======== DATA ENTRIES ========

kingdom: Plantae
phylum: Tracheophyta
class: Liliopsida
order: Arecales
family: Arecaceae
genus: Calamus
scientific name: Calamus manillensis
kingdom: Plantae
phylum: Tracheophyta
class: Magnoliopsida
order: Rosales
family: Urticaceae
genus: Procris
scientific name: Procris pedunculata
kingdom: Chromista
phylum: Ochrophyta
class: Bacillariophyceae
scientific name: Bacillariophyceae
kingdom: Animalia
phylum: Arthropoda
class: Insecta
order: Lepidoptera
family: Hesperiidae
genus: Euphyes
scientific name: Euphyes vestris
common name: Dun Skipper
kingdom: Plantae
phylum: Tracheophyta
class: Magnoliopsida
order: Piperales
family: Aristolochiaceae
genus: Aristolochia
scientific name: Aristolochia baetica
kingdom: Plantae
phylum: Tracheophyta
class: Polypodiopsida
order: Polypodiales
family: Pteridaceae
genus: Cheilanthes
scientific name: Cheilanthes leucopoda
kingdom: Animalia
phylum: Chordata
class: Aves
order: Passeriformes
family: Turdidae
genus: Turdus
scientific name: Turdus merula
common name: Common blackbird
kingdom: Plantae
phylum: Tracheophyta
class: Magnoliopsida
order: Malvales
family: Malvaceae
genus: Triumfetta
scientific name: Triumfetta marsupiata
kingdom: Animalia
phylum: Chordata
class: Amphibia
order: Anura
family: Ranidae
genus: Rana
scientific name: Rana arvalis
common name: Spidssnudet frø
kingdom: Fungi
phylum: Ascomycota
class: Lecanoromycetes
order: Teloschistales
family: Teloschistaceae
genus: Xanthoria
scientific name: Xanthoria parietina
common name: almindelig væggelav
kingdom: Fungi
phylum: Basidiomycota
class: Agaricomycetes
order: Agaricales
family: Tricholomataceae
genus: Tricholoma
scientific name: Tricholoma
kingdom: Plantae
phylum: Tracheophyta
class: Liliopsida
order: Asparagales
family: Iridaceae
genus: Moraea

========

--- YOUR GOAL ---
Turn the lines of all the records above into a Markdown table with two columns, "Row" and "Line," giving each line its own numbered row and leaving out any blank lines.

--- RESULT ---
| Row | Line |
|---|---|
| 1 | kingdom: Plantae |
| 2 | phylum: Tracheophyta |
| 3 | class: Liliopsida |
| 4 | order: Arecales |
| 5 | family: Arecaceae |
| 6 | genus: Calamus |
| 7 | scientific name: Calamus manillensis |
| 8 | kingdom: Plantae |
| 9 | phylum: Tracheophyta |
| 10 | class: Magnoliopsida |
| 11 | order: Rosales |
| 12 | family: Urticaceae |
| 13 | genus: Procris |
| 14 | scientific name: Procris pedunculata |
| 15 | kingdom: Chromista |
| 16 | phylum: Ochrophyta |
| 17 | class: Bacillariophyceae |
| 18 | scientific name: Bacillariophyceae |
| 19 | kingdom: Animalia |
| 20 | phylum: Arthropoda |
| 21 | class: Insecta |
| 22 | order: Lepidoptera |
| 23 | family: Hesperiidae |
| 24 | genus: Euphyes |
| 25 | scientific name: Euphyes vestris |
| 26 | common name: Dun Skipper |
| 27 | kingdom: Plantae |
| 28 | phylum: Tracheophyta |
| 29 | class: Magnoliopsida |
| 30 | order: Piperales |
| 31 | family: Aristolochiaceae |
| 32 | genus: Aristolochia |
| 33 | scientific name: Aristolochia baetica |
| 34 | kingdom: Plantae |
| 35 | phylum: Tracheophyta |
| 36 | class: Polypodiopsida |
| 37 | order: Polypodiales |
| 38 | family: Pteridaceae |
| 39 | genus: Cheilanthes |
| 40 | scientific name: Cheilanthes leucopoda |
| 41 | kingdom: Animalia |
| 42 | phylum: Chordata |
| 43 | class: Aves |
| 44 | order: Passeriformes |
| 45 | family: Turdidae |
| 46 | genus: Turdus |
| 47 | scientific name: Turdus merula |
| 48 | common name: Common blackbird |
| 49 | kingdom: Plantae |
| 50 | phylum: Tracheophyta |
| 51 | class: Magnoliopsida |
| 52 | order: Malvales |
| 53 | family: Malvaceae |
| 54 | genus: Triumfetta |
| 55 | scientific name: Triumfetta marsupiata |
| 56 | kingdom: Animalia |
| 57 | phylum: Chordata |
| 58 | class: Amphibia |
| 59 | order: Anura |
| 60 | family: Ranidae |
| 61 | genus: Rana |
| 62 | scientific name: Rana arvalis |
| 63 | common name: Spidssnudet frø |
| 64 | kingdom: Fungi |
| 65 | phylum: Ascomycota |
| 66 | class: Lecanoromycetes |
| 67 | order: Teloschistales |
| 68 | family: Teloschistaceae |
| 69 | genus: Xanthoria |
| 70 | scientific name: Xanthoria parietina |
| 71 | common name: almindelig væggelav |
| 72 | kingdom: Fungi |
| 73 | phylum: Basidiomycota |
| 74 | class: Agaricomycetes |
| 75 | order: Agaricales |
| 76 | family: Tricholomataceae |
| 77 | genus: Tricholoma |
| 78 | scientific name: Tricholoma |
| 79 | kingdom: Plantae |
| 80 | phylum: Tracheophyta |
| 81 | class: Liliopsida |
| 82 | order: Asparagales |
| 83 | family: Iridaceae |
| 84 | genus: Moraea |